*** Records for the exercise ***
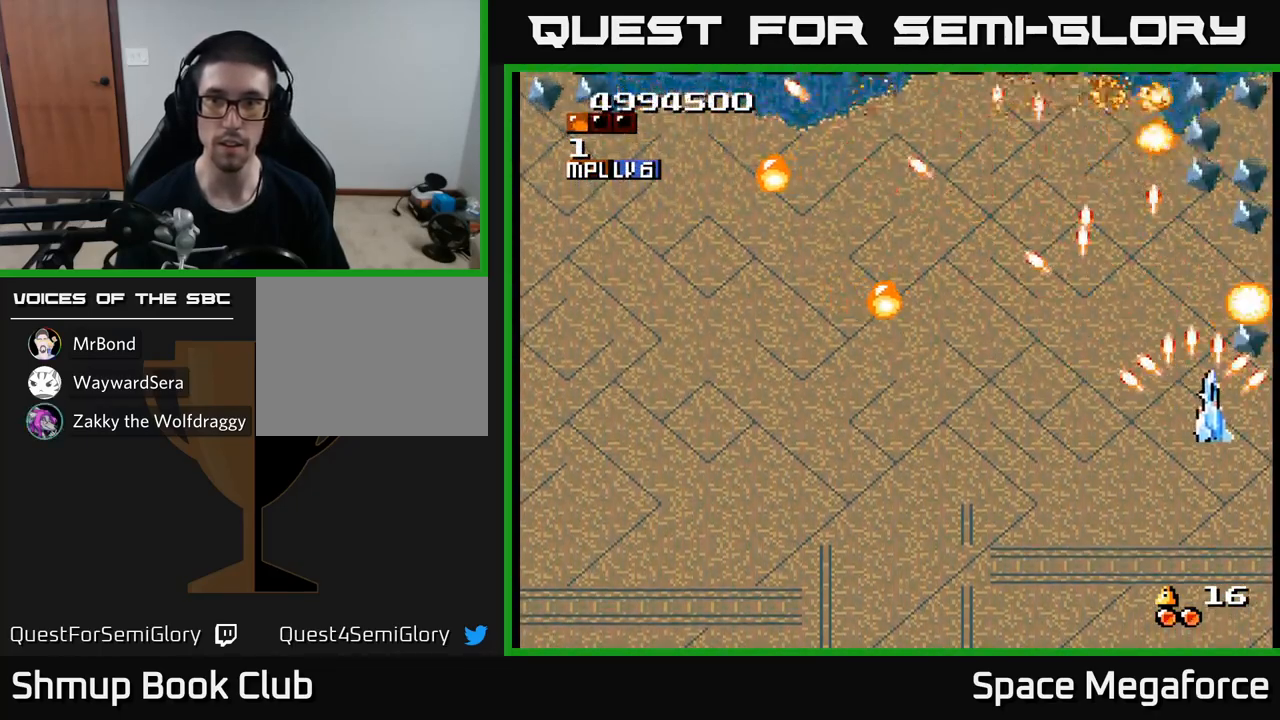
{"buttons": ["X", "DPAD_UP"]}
*** End of Records for the exercise ***
*** Records for the exercise ***
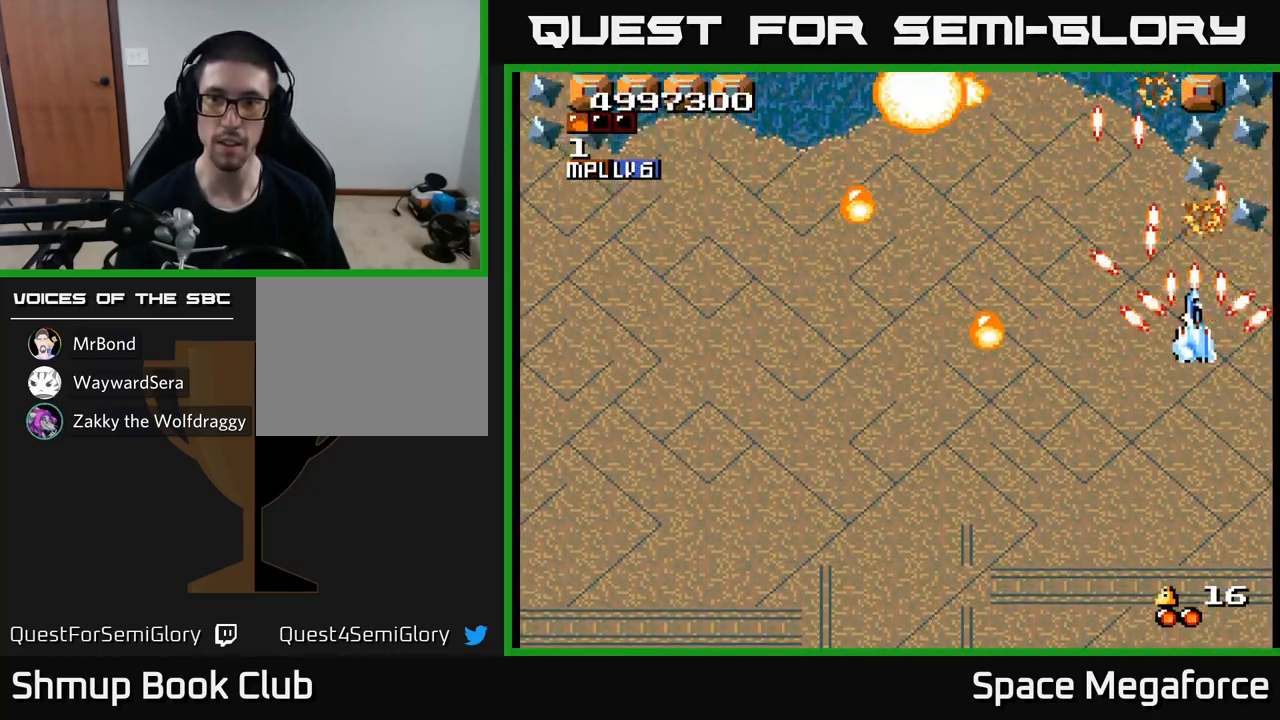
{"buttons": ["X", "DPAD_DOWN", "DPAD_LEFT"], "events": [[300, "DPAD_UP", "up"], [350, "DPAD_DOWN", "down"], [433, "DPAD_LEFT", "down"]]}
*** End of Records for the exercise ***
*** Records for the exercise ***
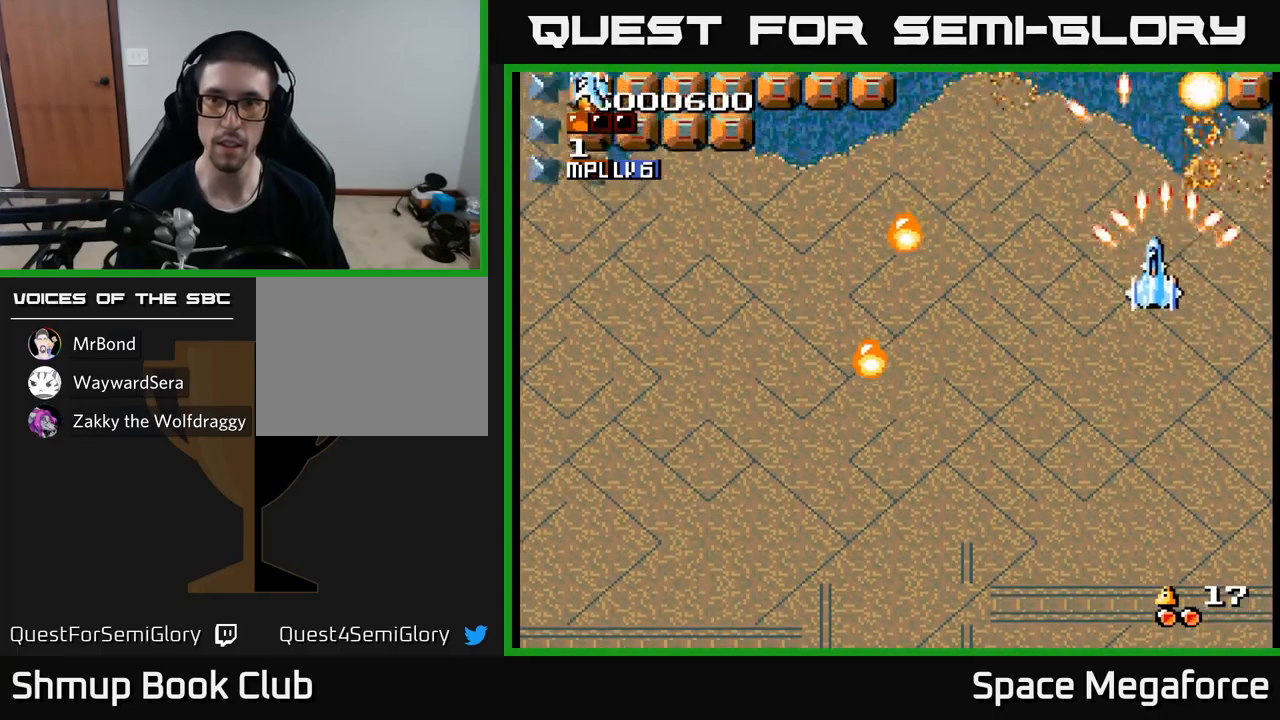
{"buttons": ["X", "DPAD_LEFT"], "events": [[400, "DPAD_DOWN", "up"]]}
*** End of Records for the exercise ***
* Try it: Filter the data for the string "events". Copy each matching line.

* Result of this task:
{"buttons": ["X", "DPAD_DOWN", "DPAD_LEFT"], "events": [[300, "DPAD_UP", "up"], [350, "DPAD_DOWN", "down"], [433, "DPAD_LEFT", "down"]]}
{"buttons": ["X", "DPAD_LEFT"], "events": [[400, "DPAD_DOWN", "up"]]}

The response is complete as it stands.